D'autres éléments sont à prendre en compte lors d'un enterrement. Les cercueils sont fabriqués en bois, leurs capitonnages sont faits de matières synthétiques, les produits d'embaumement contiennent des formaldéhydes et même la crémation dégage des gaz à effet de serre. Des choix avisés permettent pourtant de ne pas laisser derrière soi une empreinte carbone trop importante.

Il est ainsi possible de limiter, voire de refuser, les injections de conservateurs. Le cercueil peut être en bois non traité et recouvert d'un vernis sans solvant ou, mieux encore, en carton recyclé.

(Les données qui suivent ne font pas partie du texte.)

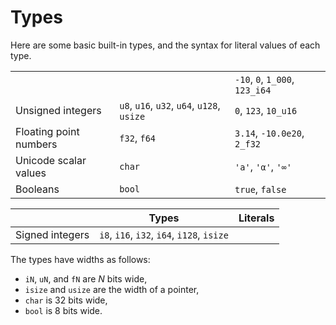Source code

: # Types

Here are some basic built-in types, and the syntax for literal values of each type.

||||
|---|---|---|
|||`-10`, `0`, `1_000`, `123_i64`|
|Unsigned integers|`u8`, `u16`, `u32`, `u64`, `u128`, `usize`|`0`, `123`, `10_u16`|
|Floating point numbers|`f32`, `f64`|`3.14`, `-10.0e20`, `2_f32`|
|Unicode scalar values|`char`|`'a'`, `'α'`, `'∞'`|
|Booleans|`bool`|`true`, `false`|

|                 | Types                                      | Literals |
| --------------- | ------------------------------------------ | -------- |
| Signed integers | `i8`, `i16`, `i32`, `i64`, `i128`, `isize` |          |

The types have widths as follows:

- `iN`, `uN`, and `fN` are _N_ bits wide,
- `isize` and `usize` are the width of a pointer,
- `char` is 32 bits wide,
- `bool` is 8 bits wide.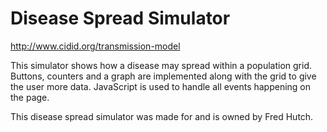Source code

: # Disease Spread Simulator
http://www.cidid.org/transmission-model

This simulator shows how a disease may spread within a population grid.  Buttons, counters and a graph are implemented along with the grid to give the user more data.  JavaScript is used to handle all events happening on the page.

This disease spread simulator was made for and is owned by Fred Hutch.

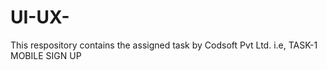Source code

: # UI-UX-
This respository contains the assigned task by Codsoft Pvt Ltd. i.e, TASK-1 MOBILE SIGN UP
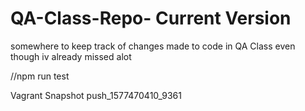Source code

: # QA-Class-Repo- Current Version
somewhere to keep track of changes made to code in QA Class even though iv already missed alot

//npm run test

Vagrant Snapshot push_1577470410_9361

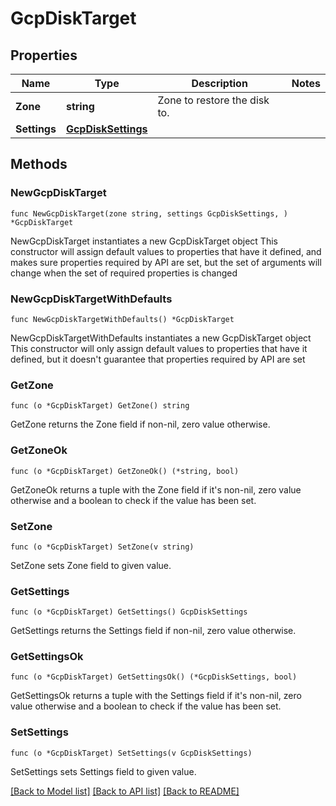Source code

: # GcpDiskTarget

## Properties

Name | Type | Description | Notes
------------ | ------------- | ------------- | -------------
**Zone** | **string** | Zone to restore the disk to. | 
**Settings** | [**GcpDiskSettings**](GcpDiskSettings.md) |  | 

## Methods

### NewGcpDiskTarget

`func NewGcpDiskTarget(zone string, settings GcpDiskSettings, ) *GcpDiskTarget`

NewGcpDiskTarget instantiates a new GcpDiskTarget object
This constructor will assign default values to properties that have it defined,
and makes sure properties required by API are set, but the set of arguments
will change when the set of required properties is changed

### NewGcpDiskTargetWithDefaults

`func NewGcpDiskTargetWithDefaults() *GcpDiskTarget`

NewGcpDiskTargetWithDefaults instantiates a new GcpDiskTarget object
This constructor will only assign default values to properties that have it defined,
but it doesn't guarantee that properties required by API are set

### GetZone

`func (o *GcpDiskTarget) GetZone() string`

GetZone returns the Zone field if non-nil, zero value otherwise.

### GetZoneOk

`func (o *GcpDiskTarget) GetZoneOk() (*string, bool)`

GetZoneOk returns a tuple with the Zone field if it's non-nil, zero value otherwise
and a boolean to check if the value has been set.

### SetZone

`func (o *GcpDiskTarget) SetZone(v string)`

SetZone sets Zone field to given value.


### GetSettings

`func (o *GcpDiskTarget) GetSettings() GcpDiskSettings`

GetSettings returns the Settings field if non-nil, zero value otherwise.

### GetSettingsOk

`func (o *GcpDiskTarget) GetSettingsOk() (*GcpDiskSettings, bool)`

GetSettingsOk returns a tuple with the Settings field if it's non-nil, zero value otherwise
and a boolean to check if the value has been set.

### SetSettings

`func (o *GcpDiskTarget) SetSettings(v GcpDiskSettings)`

SetSettings sets Settings field to given value.



[[Back to Model list]](../README.md#documentation-for-models) [[Back to API list]](../README.md#documentation-for-api-endpoints) [[Back to README]](../README.md)


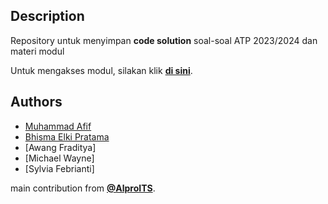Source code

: ## Description

Repository untuk menyimpan **code solution** soal-soal ATP 2023/2024 dan materi modul 

Untuk mengakses modul, silakan klik **[di sini](https://github.com/afif1731/PraktikumATP2023/wiki)**.
## Authors

- [Muhammad Afif](https://github.com/afif1731/)
- [Bhisma Elki Pratama](https://github.com/bhismapratama)
- [Awang Fraditya]
- [Michael Wayne]
- [Sylvia Febrianti]

main contribution from **[@AlproITS](https://github.com/AlproITS)**.
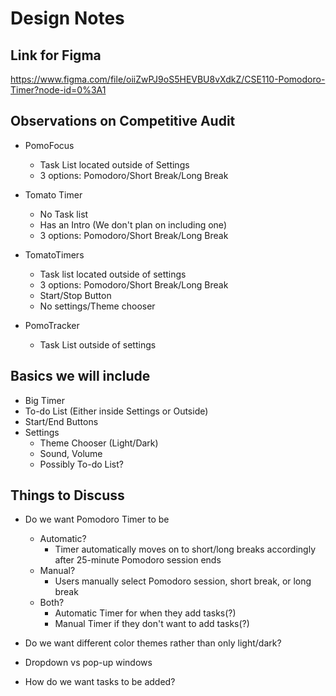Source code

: # Design Notes

## Link for Figma
https://www.figma.com/file/oiiZwPJ9oS5HEVBU8vXdkZ/CSE110-Pomodoro-Timer?node-id=0%3A1


## Observations on Competitive Audit
- PomoFocus
  - Task List located outside of Settings
  - 3 options: Pomodoro/Short Break/Long Break

- Tomato Timer
  - No Task list
  - Has an Intro (We don't plan on including one)
  - 3 options: Pomodoro/Short Break/Long Break

- TomatoTimers
  - Task list located outside of settings
  - 3 options: Pomodoro/Short Break/Long Break
  - Start/Stop Button
  - No settings/Theme chooser 

- PomoTracker
  - Task List outside of settings


## Basics we will include
- Big Timer
- To-do List (Either inside Settings or Outside)
- Start/End Buttons
- Settings
  - Theme Chooser (Light/Dark)
  - Sound, Volume
  - Possibly To-do List?


## Things to Discuss
- Do we want Pomodoro Timer to be
  - Automatic?
    - Timer automatically moves on to short/long breaks accordingly after 25-minute Pomodoro session ends
  - Manual?
    - Users manually select Pomodoro session, short break, or long break
  - Both?
    - Automatic Timer for when they add tasks(?)
    - Manual Timer if they don't want to add tasks(?)

- Do we want different color themes rather than only light/dark?
- Dropdown vs pop-up windows
- How do we want tasks to be added?
  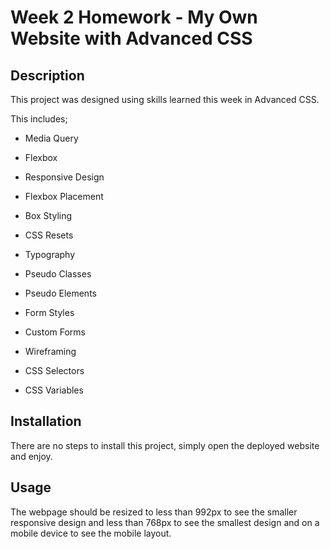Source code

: # Week 2 Homework - My Own Website with Advanced CSS

## Description

This project was designed using skills learned this week in Advanced CSS.

This includes;

- Media Query
- Flexbox
- Responsive Design
- Flexbox Placement
- Box Styling

- CSS Resets
- Typography
- Pseudo Classes
- Pseudo Elements
- Form Styles
- Custom Forms

- Wireframing
- CSS Selectors
- CSS Variables


## Installation

There are no steps to install this project, simply open the deployed website and enjoy.


## Usage

The webpage should be resized to less than 992px to see the smaller responsive design and less than 768px to see the smallest design and on a mobile device to see the mobile layout.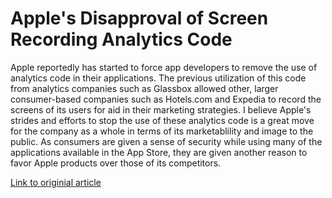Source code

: # Apple's Disapproval of Screen Recording Analytics Code

Apple reportedly has started to force app developers to remove 
the use of analytics code in their applications. The previous utilization of this code from analytics companies such as Glassbox allowed other, larger consumer-based companies such as Hotels.com and Expedia to record the screens of its users for aid in their marketing strategies. I believe Apple's strides and efforts to stop the use of these analytics code is a great move for the company as a whole in terms of its marketablility and image to the public. As consumers are given a sense of security while using many of the applications available in the App Store, they are given another reason to favor Apple products over those of its competitors. 

[Link to originial article](https://www.developer-tech.com/news/2019/feb/11/apple-tells-app-developers-remove-screen-recording-analytics-code/)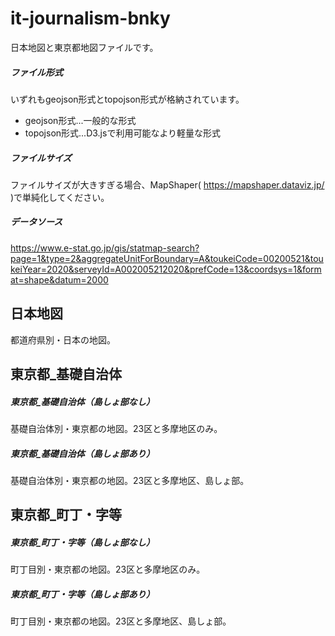 # it-journalism-bnky

日本地図と東京都地図ファイルです。



##### ファイル形式

いずれもgeojson形式とtopojson形式が格納されています。

- geojson形式...一般的な形式
- topojson形式...D3.jsで利用可能なより軽量な形式



##### ファイルサイズ

ファイルサイズが大きすぎる場合、MapShaper( https://mapshaper.dataviz.jp/ )で単純化してください。



##### データソース

https://www.e-stat.go.jp/gis/statmap-search?page=1&type=2&aggregateUnitForBoundary=A&toukeiCode=00200521&toukeiYear=2020&serveyId=A002005212020&prefCode=13&coordsys=1&format=shape&datum=2000



## 日本地図

都道府県別・日本の地図。



## 東京都_基礎自治体

##### 東京都_基礎自治体（島しょ部なし）

基礎自治体別・東京都の地図。23区と多摩地区のみ。



##### 東京都_基礎自治体（島しょ部あり）

基礎自治体別・東京都の地図。23区と多摩地区、島しょ部。



## 東京都_町丁・字等

##### 東京都_町丁・字等（島しょ部なし）

町丁目別・東京都の地図。23区と多摩地区のみ。



##### 東京都_町丁・字等（島しょ部あり）

町丁目別・東京都の地図。23区と多摩地区、島しょ部。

Une inhumation en pleine terre permettra enfin d'éviter de faire couler du béton. Et, pour laisser encore moins de traces, les tenues enfilées pour ce dernier voyage seront en fibres naturelles...

D'autres techniques

Si la crémation semble plus écologique que l'enterrement, d'autres options commencent à être proposées dans le monde. Il en est ainsi de l'aquamotion, qui consiste à plonger le corps dans une eau à 93 °C contenant une dose importante de carbonates et autres hydroxydes, lesquels accélèrent la décomposition des tissus.

Après quatre heures ne restent que les os, qui sont ensuite réduits en cendres, sans que des particules ne soient rejetées dans l'air. L'eau employée au cours du processus est quant à elle réutilisée comme engrais. Ce procédé est principalement utilisé en Australie.

La promession, quant à elle, vient de Suède et transforme les corps en poussière après les avoir immergés dans de l'azote liquide. Tout est une affaire de choix... même après la mort.